In the wake of losing your smartphone, you can wipe the data on that phone remotely while having the peace of mind that you still have access to all of your data.
It’s simple to backup your phone’s data. Go to Settings >> search for ‘Backup’ and you’ll be displayed with ‘Backup’ options like ‘account backup’, ‘external storage backup’ and so on. Choose what’s preferable to you. It’s better to have a backup in an external storage device too. (Since, it varies in devices, I chose the ‘searching’ option to instantly get you there).
Know How to Delete Your Phone Data Remotely
Prepare yourself for worst case scenarios, as Zendaya in ‘Spiderman: No Way Home’ said ‘Expect the worst’, indeed—your phone is lost or stolen: Lock it remotely or even wipe its data entirely. Knowing to lock your phone and wiping all your data in your smartphone remotely and performing that if the phone gets stolen, helps you to secure the data from hackers, or the stolen person.
Apple provides iOS users with a step-by-step guide for remotely wiping devices, and Google offers up a guide for Android users as well.
Auto-login is a very convenient feature, especially since a virtual keyboard can make typing passwords a chore. It’s also a huge liability: an intruder simply needs to open your browser to gain access to all your online accounts. Manually enter the passwords.
Use an Antivirus App
Hackers favor malware to steal passwords and account information. But you can combat that with a smartphone antivirus app — some of which are offshoots of popular desktop apps like Avast, McAfee, and Panda. The smartphone app variations provide enhanced security by ensuring apps, PDFs, images, and other files you download aren’t infected with malware before you open them.
Avoid charging in public USB-ports.
Block and report if you get any phishy messages in any social-media. Never click any links from unknown persons / sources.

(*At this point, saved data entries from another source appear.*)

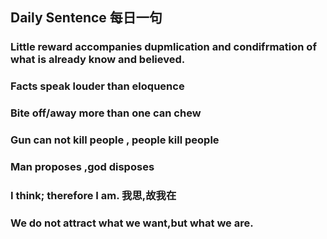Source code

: ## Daily Sentence 每日一句

### Little reward accompanies  dupmlication and condifrmation of what is already know and believed.


### Facts speak louder than eloquence


### Bite off/away more than one can chew

### Gun can not kill people , people kill people


### Man proposes ,god disposes


### I think; therefore I am.  我思,故我在



### We do not attract what we want,but what we are.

Have two-factor authentication to all possible apps. Like, Gmail’s 2FA, which requires OTP message to login, use 2FA wherever applicable.
Avoid entering your phone-number that’s linked to your bank-accounts to any online-platforms, apps, pamphlets, and outsiders (except payment apps like Google Pay, PhonePe and PayTM). Prefer having two SIM cards one for personal + bank accounts and another for public use.